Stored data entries
-------

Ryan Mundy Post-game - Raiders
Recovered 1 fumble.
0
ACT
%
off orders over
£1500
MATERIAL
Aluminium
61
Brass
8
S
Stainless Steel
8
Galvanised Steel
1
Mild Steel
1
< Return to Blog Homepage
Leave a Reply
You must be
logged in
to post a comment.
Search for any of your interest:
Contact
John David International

-------

* [EXERCISE AIM]: Transcribe every line of the records above word for word, keeping the original order.

* [WRITTEN ANSWER]:
Ryan Mundy Post-game - Raiders
Recovered 1 fumble.
0
ACT
%
off orders over
£1500
MATERIAL
Aluminium
61
Brass
8
S
Stainless Steel
8
Galvanised Steel
1
Mild Steel
1
< Return to Blog Homepage
Leave a Reply
You must be
logged in
to post a comment.
Search for any of your interest:
Contact
John David International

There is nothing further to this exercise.